Вычислительный инструмент биоинформатики анализирует образцы тканей для выявления болезней
Согласно недавнему исследованию, опубликованному в Cell Reports, используя новую интегративную вычислительную технику, ученые из Северо-Западного университета и Университета Иллинойса в Урбана-Шампейн (UIUC) смогли классифицировать болезненные состояния на молекулярном уровне с использованием наборов эпигеномных данных .
Новый подход, совместно разработанный авторами из Northwestern и UIUC, называется DeCET (Decomposition and Classification of Epigenomic Tensors); он анализирует сложные, разнородные данные для выявления эпигеномных различий между типами тканей , подтипами заболеваний и изменениями в типах клеток или клеточной дифференциации , — пояснила Дебабрата Чакраварти, доктор философии, заместитель председателя по трансляционным исследованиям и профессор акушерства и гинекологии Анны Лэпэм. и ведущий автор исследования.

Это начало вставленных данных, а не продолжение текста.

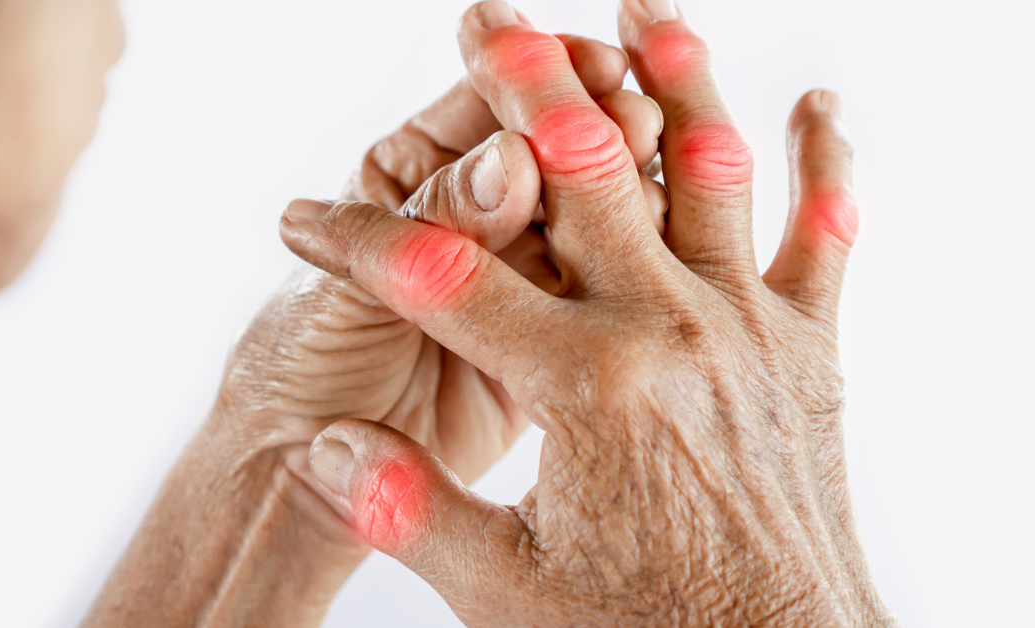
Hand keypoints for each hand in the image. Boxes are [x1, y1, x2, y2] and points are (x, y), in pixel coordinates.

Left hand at [225, 32, 665, 516]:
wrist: (302, 476)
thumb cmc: (301, 363)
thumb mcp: (354, 287)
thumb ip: (435, 227)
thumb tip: (513, 162)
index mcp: (414, 174)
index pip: (486, 110)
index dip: (538, 84)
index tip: (593, 70)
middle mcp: (475, 215)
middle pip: (552, 156)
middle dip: (598, 134)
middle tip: (637, 128)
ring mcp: (517, 276)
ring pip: (592, 223)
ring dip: (629, 203)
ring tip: (657, 203)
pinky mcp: (549, 342)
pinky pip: (601, 298)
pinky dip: (635, 278)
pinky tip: (664, 268)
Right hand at [280, 1, 896, 625]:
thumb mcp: (507, 587)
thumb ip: (411, 506)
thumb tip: (324, 445)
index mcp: (583, 385)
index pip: (441, 280)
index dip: (357, 241)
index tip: (302, 218)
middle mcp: (670, 330)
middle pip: (583, 172)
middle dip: (522, 86)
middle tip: (485, 17)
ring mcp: (747, 327)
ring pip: (709, 173)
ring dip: (675, 80)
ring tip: (641, 8)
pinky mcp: (806, 346)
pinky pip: (824, 237)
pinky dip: (827, 166)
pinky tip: (821, 103)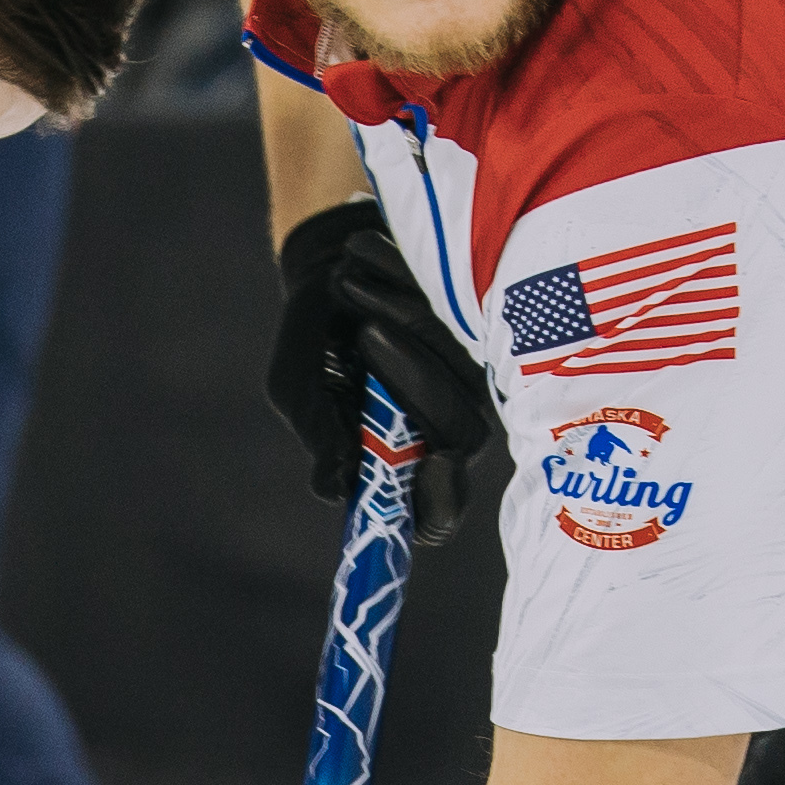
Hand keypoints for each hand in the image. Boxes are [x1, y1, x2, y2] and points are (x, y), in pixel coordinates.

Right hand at [259, 194, 502, 541]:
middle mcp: (443, 433)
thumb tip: (338, 482)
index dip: (440, 500)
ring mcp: (471, 384)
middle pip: (461, 436)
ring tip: (352, 290)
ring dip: (409, 327)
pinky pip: (466, 320)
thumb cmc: (314, 344)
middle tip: (366, 335)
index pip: (436, 516)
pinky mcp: (485, 332)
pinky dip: (413, 291)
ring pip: (468, 375)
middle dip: (417, 384)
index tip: (435, 461)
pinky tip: (368, 268)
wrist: (334, 269)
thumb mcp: (298, 389)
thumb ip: (320, 432)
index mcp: (398, 467)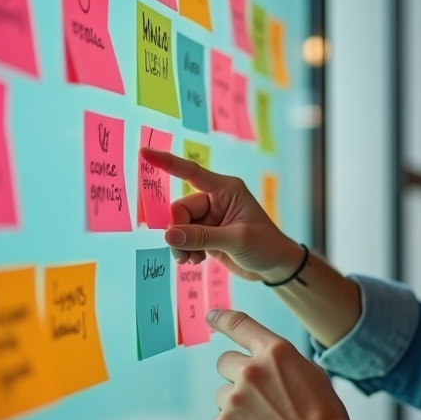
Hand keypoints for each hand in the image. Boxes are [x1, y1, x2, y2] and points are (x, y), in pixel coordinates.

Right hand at [139, 147, 303, 282]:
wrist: (275, 267)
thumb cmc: (265, 246)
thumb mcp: (236, 239)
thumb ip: (201, 237)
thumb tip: (168, 235)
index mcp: (226, 189)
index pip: (191, 172)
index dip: (167, 162)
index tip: (144, 152)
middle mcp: (215, 200)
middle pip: (179, 209)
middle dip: (178, 232)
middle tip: (186, 253)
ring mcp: (209, 218)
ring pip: (178, 226)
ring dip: (180, 245)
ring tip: (192, 260)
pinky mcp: (206, 234)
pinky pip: (183, 238)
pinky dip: (185, 250)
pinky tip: (196, 261)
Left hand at [207, 308, 360, 419]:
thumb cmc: (323, 417)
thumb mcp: (312, 374)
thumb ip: (283, 363)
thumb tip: (267, 363)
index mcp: (276, 352)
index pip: (240, 325)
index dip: (222, 318)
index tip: (211, 316)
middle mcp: (252, 370)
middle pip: (225, 361)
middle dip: (236, 375)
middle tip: (257, 395)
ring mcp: (235, 398)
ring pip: (222, 394)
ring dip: (237, 404)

По словам Чакраварти, профессора Чакраварти, эпигеном — совокупность всех модификаций гистоновых белков и генома, которые изменяют экспрессию генов — несет в себе важные инструкции для определения клеточной идентичности, поэтому эпигеномные анализы могут служить надежным диагностическим маркером для широкого спектра заболеваний. фармакологии и помощник директора общих ресурсов в Онкологическом центре Роберта Х. Лурье. Например, по типу метилирования ДНК можно классифицировать первичные и вторичные опухоли центральной нервной системы, а также определить тип клеток, являющихся источником рака.
Джун Сонг, доктор философии, профессор-основатель физики UIUC, и Грант Бариш, доктор медицины, доцент медицины отделения эндокринологии Северо-Западного университета, были соавторами исследования, а Приянка Сайни, доктор философии, of Northwestern и Джейкоб Лейстико из UIUC были соавторами исследования. Leistico руководил разработкой алгоритмов, а Сайни руководил экспериментальной работой, создавая синергетическую команду между двумя учреждениями.
Совместная группа ученых, клиницистов и физиков провела первоначальные исследования миомы матки или лейомиомы, которые представляют собой незлокачественные опухоли гладкомышечных клеток матки с ограниченными вариантами лечения, которые развиваются у 70 процентов женщин.
Сначала ученые выполнили эпигеномный анализ 25 образцов нормальной матки и 25 образцов миомы, взятых у пациентов. Затем команда использовала DeCET для анализа данных и определения ключевых эпигеномных особенностей, которые могли бы четко отличить нормальную ткань миометрия от болезненных состояний лейомиомы и подтипов заболевания.
Затем исследователи применили DeCET к «неизвестным» образцам людей, чтобы предсказать состояние тканей. Методология точно различает нормальные и болезненные типы и подтипы с использованием эпигеномных сигнатур.
Наконец, чтобы продемонстрировать общую применимость DeCET, команда расширила свой анализ, используя общедоступные наборы эпигеномных данных о раке, и успешно классифицировала другие заболевания, такие как рак груди и простаты.